Requisitos del ejercicio: Copia sin cambios el fragmento del texto sobre la campaña presidencial chilena que va desde "Las brisas repolitizadoras" hasta "gusto a poco.", ambos incluidos.

Texto seleccionado:
<<<<

Las brisas repolitizadoras se convirtieron en huracanes en el mes de septiembre con la conmemoración de los 40 años del golpe a Salvador Allende, que generó una oleada de programas de TV con alto rating, declaraciones y tomas de posición de la clase política, removiendo las entrañas de un país que se debía un encuentro frontal con su pasado reciente.
Paradójicamente, esta suerte de renacer del interés por la política contrasta con la actual campaña presidencial que, precisamente, destiñe de color político. Los contenidos poco importan y parecen irremediablemente reemplazados por las emociones; los debates entre candidatos y candidatas en medios masivos llegaron tarde y dejaron gusto a poco.
Más allá de la pobreza ideológica de la campaña, reconforta la participación de tres candidatas, dos de ellas liderando la competencia. Claro está que ni Michelle Bachelet ni Evelyn Matthei llegan a la candidatura presidencial por la apertura de sus partidos políticos hacia procesos de democratización que incluya, por fin, a las mujeres. Bachelet era la única que aseguraba el regreso al poder a una alicaída coalición. Por su parte, Evelyn Matthei quedó por descarte como candidata de la Alianza por Chile cuando los candidatos de su conglomerado fueron cayendo uno a uno, heridos de guerra en un combate en donde la derecha no se lució por sus finos modales. Distinto es el caso de Roxana Miranda, candidata por el Partido Igualdad y dirigenta de la Asociación Nacional de Deudores Habitacionales, que aparece como la voz de un mundo que no suele tener voz en el exclusivo y excluyente escenario de las campañas presidenciales. Miranda tiene bajísimos niveles de intención de voto, sin embargo abre una grieta en el paisaje tradicional al recordar que, créase o no, existe un mundo más allá de la elite política chilena. La cuestión es que sobre un total de nueve candidatos y candidatas, una tenía la carrera ganada ya antes de regresar a Chile, en abril pasado. La duda que se despejará este domingo es si el triunfo por más de 20 puntos de diferencia bastará para concluir el proceso en primera vuelta o será necesaria una segunda.
En lo que respecta a las políticas de género, el solo nombre de Michelle Bachelet evoca la síntesis perfecta del empoderamiento femenino en la imagen de aquellas miles de mujeres autoinvestidas con la banda presidencial, celebrando el triunfo de su candidata en el 2006. En aquel entonces, ella corrió el riesgo de asumir un discurso con clara conciencia de género durante su campaña y su gobierno, aun cuando todo sugería que aquello no redituaba políticamente. Su presidencia marcó un antes y un después en cuanto al lugar de las mujeres en la sociedad y en la política chilena. Sin embargo, el tiempo demostró que excelentes iniciativas, como el armado de un gabinete ministerial paritario, pueden evaporarse fácilmente si sólo dependen de la voluntad presidencial. Faltaron medidas que abrochen cambios estructurales de modo estratégico y las consecuencias se vieron de inmediato.
Mientras la ciudadanía avanzaba en la toma de conciencia de sus derechos al ritmo de las marchas que atravesaban el país, el gobierno encabezado por Sebastián Piñera retrocedía en materia de igualdad de género. Así lo demuestra el informe de Igualdad de Género presentado por el Foro Económico Mundial, ya que, sobre un total de 136 países, Chile descendió desde el puesto 46 que ocupaba en el año 2010 hasta el 91 en 2013. La abrupta caída se debe a resultados alarmantes en las categorías correspondientes a participación política y participación y oportunidades en la economía.

>>>>

Líneas de datos:
<<<<

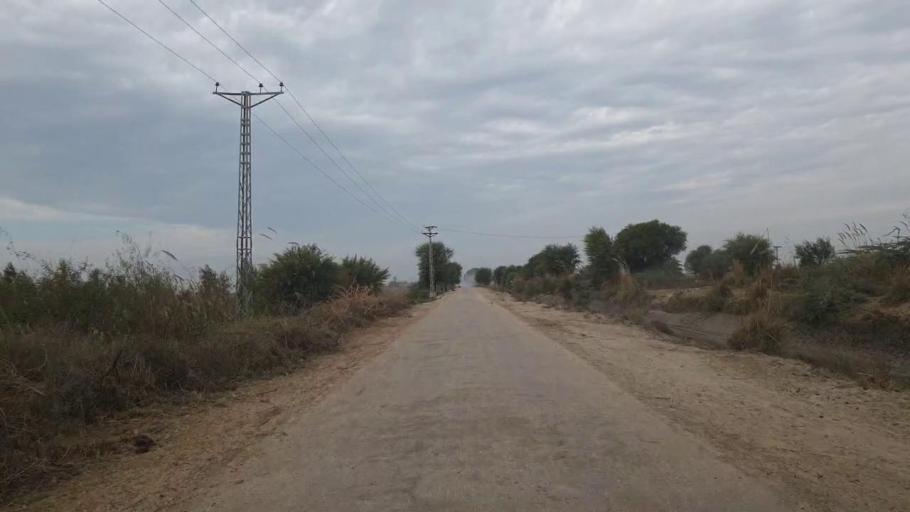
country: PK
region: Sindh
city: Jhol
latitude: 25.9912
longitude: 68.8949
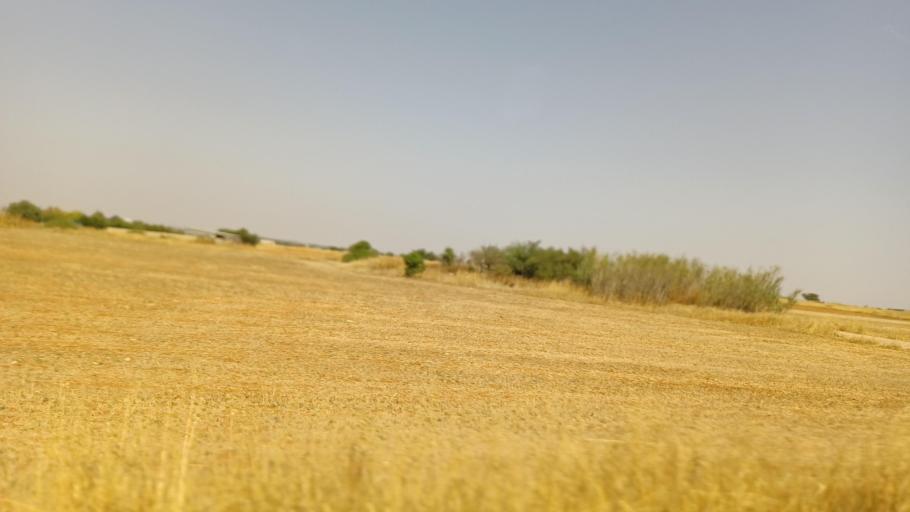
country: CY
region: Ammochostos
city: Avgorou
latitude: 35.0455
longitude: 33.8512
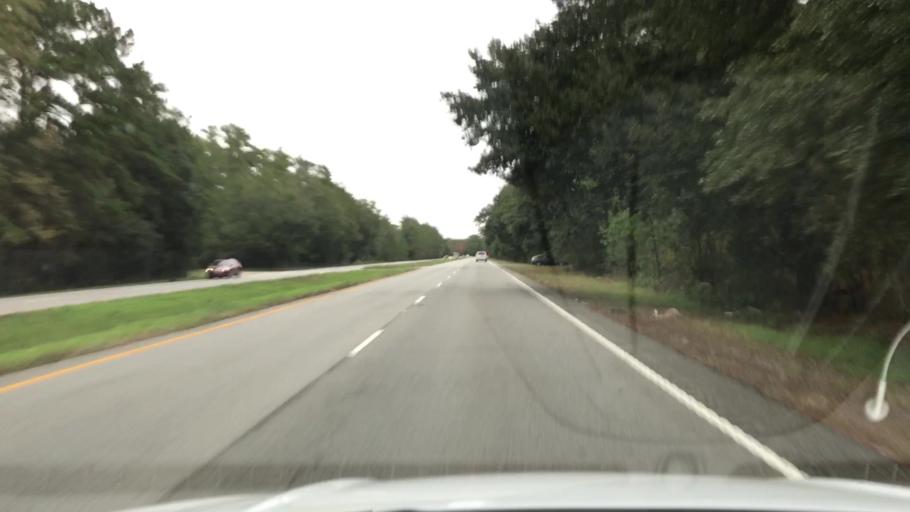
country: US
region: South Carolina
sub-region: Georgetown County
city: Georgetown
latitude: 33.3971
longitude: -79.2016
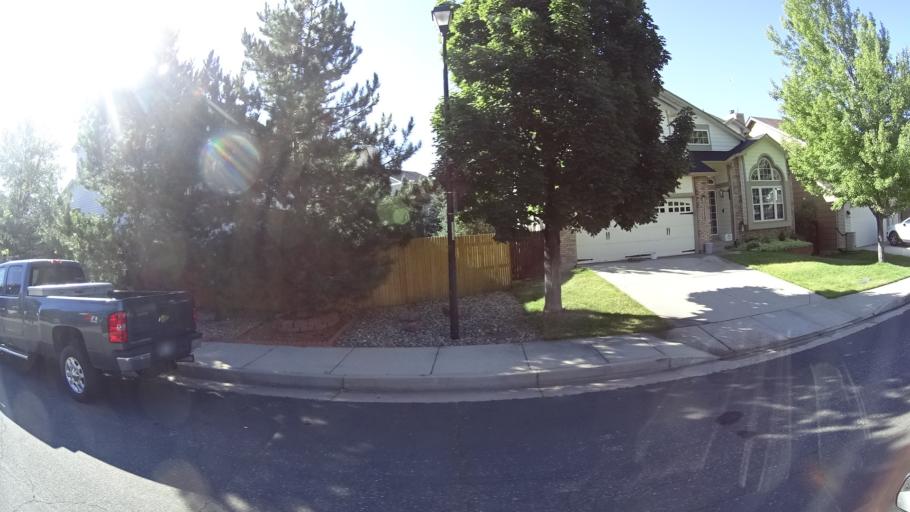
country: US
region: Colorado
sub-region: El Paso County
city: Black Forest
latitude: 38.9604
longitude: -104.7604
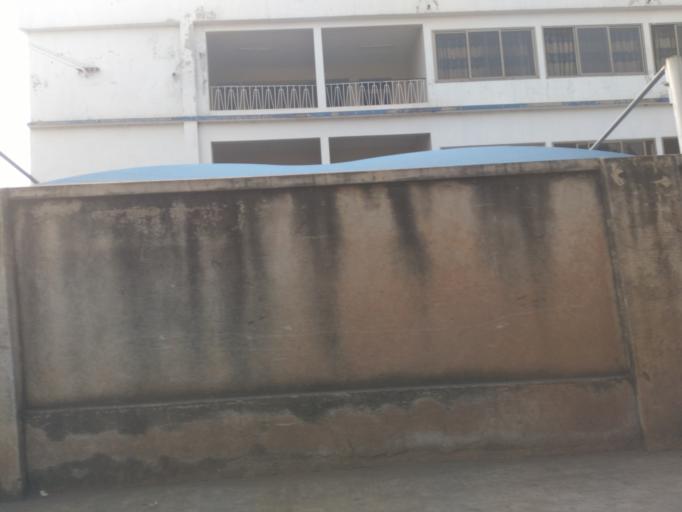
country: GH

>>>>

Respuesta escrita:
Las brisas repolitizadoras se convirtieron en huracanes en el mes de septiembre con la conmemoración de los 40 años del golpe a Salvador Allende, que generó una oleada de programas de TV con alto rating, declaraciones y tomas de posición de la clase política, removiendo las entrañas de un país que se debía un encuentro frontal con su pasado reciente.
Paradójicamente, esta suerte de renacer del interés por la política contrasta con la actual campaña presidencial que, precisamente, destiñe de color político. Los contenidos poco importan y parecen irremediablemente reemplazados por las emociones; los debates entre candidatos y candidatas en medios masivos llegaron tarde y dejaron gusto a poco.